Tras su operación de vesícula el colaborador de televisión, Kiko Matamoros, ya ha abandonado el centro hospitalario en el que estaba ingresado.


Horas después de que el propio Kiko Matamoros revelara en sus redes sociales que su evolución era favorable tras la operación en la que le extirparon la vesícula, el colaborador ha abandonado el centro hospitalario en el que estaba ingresado. Provisto de una mascarilla con la que se protegía y junto a su pareja, Marta López, ambos ponen fin así a esta etapa para así poder descansar en la casa en la que residen. Aunque él siempre ha demostrado estar al pie del cañón, ahora deberá tomarse un pequeño impasse. «Estaré un par de días y luego puedo seguir trabajando. La recuperación lleva un tiempo», ha dicho a las puertas del hospital.

A su lado y en todo momento ha estado su apoyo más férreo, la modelo Marta López. Desde que ingresó no se ha separado de él, siendo ella misma la que dio el parte médico ante las cámaras de ‘Sálvame Diario‘, programa en el que reveló que la genética de su pareja era la de un «auténtico toro», lo cual había facilitado el trabajo de los médicos y por lo que su evolución será mucho más rápida que en otro paciente. Quien no se ha interesado por su salud ha sido, según él mismo ha dicho, su hija, Anita Matamoros, quien el mismo día que su progenitor entraba en quirófano -este lunes- celebraba su 20 cumpleaños. «No sé si sabe cómo estoy, por mi parte no, desde luego. Si la han informado porque se ha interesado ella pues mejor, pero si no no pasa», comentó el colaborador.

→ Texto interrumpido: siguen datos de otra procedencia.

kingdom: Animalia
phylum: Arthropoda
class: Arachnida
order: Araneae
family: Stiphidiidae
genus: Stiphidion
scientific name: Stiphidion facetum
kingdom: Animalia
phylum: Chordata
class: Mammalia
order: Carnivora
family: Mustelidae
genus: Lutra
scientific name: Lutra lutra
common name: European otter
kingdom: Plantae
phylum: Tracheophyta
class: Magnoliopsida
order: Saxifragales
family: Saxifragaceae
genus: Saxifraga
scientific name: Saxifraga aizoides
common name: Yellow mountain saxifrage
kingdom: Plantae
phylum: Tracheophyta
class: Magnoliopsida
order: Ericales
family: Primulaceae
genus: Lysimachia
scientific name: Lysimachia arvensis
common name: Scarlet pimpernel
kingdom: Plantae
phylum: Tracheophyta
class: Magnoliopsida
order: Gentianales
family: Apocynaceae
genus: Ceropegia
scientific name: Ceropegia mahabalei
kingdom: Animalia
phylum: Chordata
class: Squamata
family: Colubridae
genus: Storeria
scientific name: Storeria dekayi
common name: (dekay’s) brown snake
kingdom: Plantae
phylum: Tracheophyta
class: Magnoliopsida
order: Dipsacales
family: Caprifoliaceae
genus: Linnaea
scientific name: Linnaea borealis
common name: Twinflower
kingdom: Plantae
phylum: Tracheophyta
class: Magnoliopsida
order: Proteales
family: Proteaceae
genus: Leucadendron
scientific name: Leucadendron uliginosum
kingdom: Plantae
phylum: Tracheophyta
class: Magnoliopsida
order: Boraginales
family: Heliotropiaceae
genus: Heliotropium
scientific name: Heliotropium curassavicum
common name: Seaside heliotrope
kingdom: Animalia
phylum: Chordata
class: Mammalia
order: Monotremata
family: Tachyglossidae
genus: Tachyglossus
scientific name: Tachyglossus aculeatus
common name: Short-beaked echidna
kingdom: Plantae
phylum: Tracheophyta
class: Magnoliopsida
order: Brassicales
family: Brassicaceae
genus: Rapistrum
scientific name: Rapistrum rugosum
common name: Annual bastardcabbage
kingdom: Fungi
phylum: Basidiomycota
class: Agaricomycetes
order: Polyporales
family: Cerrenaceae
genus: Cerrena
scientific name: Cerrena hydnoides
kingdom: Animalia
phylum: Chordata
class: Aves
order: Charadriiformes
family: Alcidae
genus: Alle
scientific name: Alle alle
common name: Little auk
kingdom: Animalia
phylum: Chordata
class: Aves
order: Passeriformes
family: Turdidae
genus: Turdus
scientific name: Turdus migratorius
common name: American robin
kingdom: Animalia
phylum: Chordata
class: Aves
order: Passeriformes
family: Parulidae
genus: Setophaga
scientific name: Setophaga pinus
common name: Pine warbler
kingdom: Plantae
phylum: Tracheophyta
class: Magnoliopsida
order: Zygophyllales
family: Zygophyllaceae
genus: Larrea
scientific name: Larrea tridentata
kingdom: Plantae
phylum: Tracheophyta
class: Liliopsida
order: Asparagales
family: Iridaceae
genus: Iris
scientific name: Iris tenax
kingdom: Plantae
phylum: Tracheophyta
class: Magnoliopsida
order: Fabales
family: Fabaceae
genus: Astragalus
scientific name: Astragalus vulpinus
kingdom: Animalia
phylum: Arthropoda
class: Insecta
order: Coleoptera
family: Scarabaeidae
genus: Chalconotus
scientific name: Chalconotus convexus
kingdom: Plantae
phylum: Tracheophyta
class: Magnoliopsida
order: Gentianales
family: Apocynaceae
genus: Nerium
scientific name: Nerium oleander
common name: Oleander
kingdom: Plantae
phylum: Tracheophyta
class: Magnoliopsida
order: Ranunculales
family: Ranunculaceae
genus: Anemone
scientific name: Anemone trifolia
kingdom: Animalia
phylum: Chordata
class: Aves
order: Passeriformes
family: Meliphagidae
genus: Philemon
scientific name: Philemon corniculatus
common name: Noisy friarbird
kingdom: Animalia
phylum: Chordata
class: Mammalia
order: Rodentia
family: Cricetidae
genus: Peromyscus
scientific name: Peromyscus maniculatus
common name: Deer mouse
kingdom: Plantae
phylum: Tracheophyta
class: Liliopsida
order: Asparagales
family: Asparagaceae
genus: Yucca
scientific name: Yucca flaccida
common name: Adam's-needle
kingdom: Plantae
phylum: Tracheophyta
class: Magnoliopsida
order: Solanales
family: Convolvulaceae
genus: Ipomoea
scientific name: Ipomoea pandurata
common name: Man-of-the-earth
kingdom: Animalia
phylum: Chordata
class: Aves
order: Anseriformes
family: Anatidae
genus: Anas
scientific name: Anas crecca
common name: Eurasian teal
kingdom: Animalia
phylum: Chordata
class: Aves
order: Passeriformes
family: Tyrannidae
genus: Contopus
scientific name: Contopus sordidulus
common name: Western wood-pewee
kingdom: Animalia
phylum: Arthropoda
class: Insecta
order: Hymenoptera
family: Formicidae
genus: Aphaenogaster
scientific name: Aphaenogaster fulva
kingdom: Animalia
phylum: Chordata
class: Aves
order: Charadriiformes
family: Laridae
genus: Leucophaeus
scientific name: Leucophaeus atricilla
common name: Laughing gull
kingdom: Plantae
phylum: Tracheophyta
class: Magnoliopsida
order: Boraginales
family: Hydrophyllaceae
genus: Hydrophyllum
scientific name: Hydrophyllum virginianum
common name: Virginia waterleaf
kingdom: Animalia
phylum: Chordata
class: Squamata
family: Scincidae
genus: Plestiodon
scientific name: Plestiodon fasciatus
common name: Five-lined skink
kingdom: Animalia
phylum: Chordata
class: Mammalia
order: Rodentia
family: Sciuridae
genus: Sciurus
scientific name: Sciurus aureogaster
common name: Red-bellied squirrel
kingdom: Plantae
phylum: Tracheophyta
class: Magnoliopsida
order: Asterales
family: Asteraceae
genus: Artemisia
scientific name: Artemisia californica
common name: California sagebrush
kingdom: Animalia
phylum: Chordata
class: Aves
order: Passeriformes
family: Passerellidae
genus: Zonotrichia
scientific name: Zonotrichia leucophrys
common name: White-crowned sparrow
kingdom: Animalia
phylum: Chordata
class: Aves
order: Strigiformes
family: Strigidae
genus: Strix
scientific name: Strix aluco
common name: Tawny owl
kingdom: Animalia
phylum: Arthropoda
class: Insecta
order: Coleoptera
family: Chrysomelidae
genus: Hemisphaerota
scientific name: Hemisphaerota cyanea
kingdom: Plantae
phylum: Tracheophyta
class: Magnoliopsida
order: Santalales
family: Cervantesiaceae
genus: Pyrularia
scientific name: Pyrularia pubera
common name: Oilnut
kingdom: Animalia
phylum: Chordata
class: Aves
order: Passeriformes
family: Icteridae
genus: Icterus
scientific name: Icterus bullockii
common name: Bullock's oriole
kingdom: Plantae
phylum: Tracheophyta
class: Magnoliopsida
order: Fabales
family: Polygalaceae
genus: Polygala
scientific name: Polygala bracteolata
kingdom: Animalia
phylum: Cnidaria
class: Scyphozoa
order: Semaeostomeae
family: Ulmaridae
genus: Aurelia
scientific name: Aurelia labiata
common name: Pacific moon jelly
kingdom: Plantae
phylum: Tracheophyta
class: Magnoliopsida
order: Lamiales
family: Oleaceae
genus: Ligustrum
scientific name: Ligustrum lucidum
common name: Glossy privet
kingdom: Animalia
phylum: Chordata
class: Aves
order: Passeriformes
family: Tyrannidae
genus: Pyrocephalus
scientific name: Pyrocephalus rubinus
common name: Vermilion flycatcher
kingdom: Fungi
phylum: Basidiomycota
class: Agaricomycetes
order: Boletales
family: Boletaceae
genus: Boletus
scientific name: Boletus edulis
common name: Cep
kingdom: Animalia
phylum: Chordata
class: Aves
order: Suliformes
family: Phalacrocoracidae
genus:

Muy agradecido con el apoyo y cariño que todo el mundo le ha brindado en estos momentos, Kiko ha dado las gracias a los reporteros apostados en las inmediaciones de la clínica Quirón. Ha sido poco después cuando tanto él como Marta se han subido a un taxi con el fin de que Kiko pudiera tomarse un respiro en su hogar, al menos hasta que tome la decisión de reincorporarse a sus quehaceres como colaborador de televisión.

Aunque este problema de salud no ha sido el único asunto que le ha convertido una vez más en noticia, sino también los últimos retoques estéticos que se realizó de la mano de su nuera, Carla Barber. La doctora estética es pareja de su hijo, Diego Matamoros, y decidió realizarle a su suegro un ‘total face’ con el que dejó boquiabiertos a los espectadores. A pesar de que en un principio apareció hinchado y con las facciones muy cambiadas, lo cierto es que días después de someterse a estos cambios su rostro ha alcanzado el resultado deseado. El colaborador tiene la piel mucho más rejuvenecida y él, por su parte, está muy satisfecho con su transformación física, algo que hizo saber a sus seguidores a través de sus redes sociales después de agradecer a todo el mundo los mensajes de ánimo tras su intervención quirúrgica.

«Gracias a todos los que os habéis interesado por mi salud. Todo ha ido perfectamente.
¡Ah! Lo de las infiltraciones de ácido hialurónico va también muy bien. Por su camino todo», escribió en su perfil de Instagram junto a una imagen en la que mostraba el estado de su piel, la cual, por cierto, ha sido muy aplaudida por sus followers. Nada que ver con los memes que corrieron como la pólvora después de aparecer en ‘Sábado Deluxe‘, pues fueron muchos los que dieron rienda suelta a su imaginación y realizaron montajes que incluso hicieron carcajear al propio protagonista. 

Las fotografías que esta semana también han visto la luz han sido las de Marta López antes y después de someterse a algunos retoques que cambiaron especialmente su perfil. Al igual que su pareja confió en Carla Barber, quien este martes a última hora posteó un montaje en el que era más que evidente que Marta luce mucho más bella tras pasar por su consulta. «Relleno de Pómulos y Ojera lateral para elevar y proyectar tercio medio, rasgando la mirada; Relleno de surco nasogeniano, mentón y arco mandibular para conseguir efecto “lift” y reducir la proyección labial y rinomodelación para elevar y proyectar punta nasal», ha escrito la canaria con el objetivo de aclarar cada uno de los cambios en la maniquí.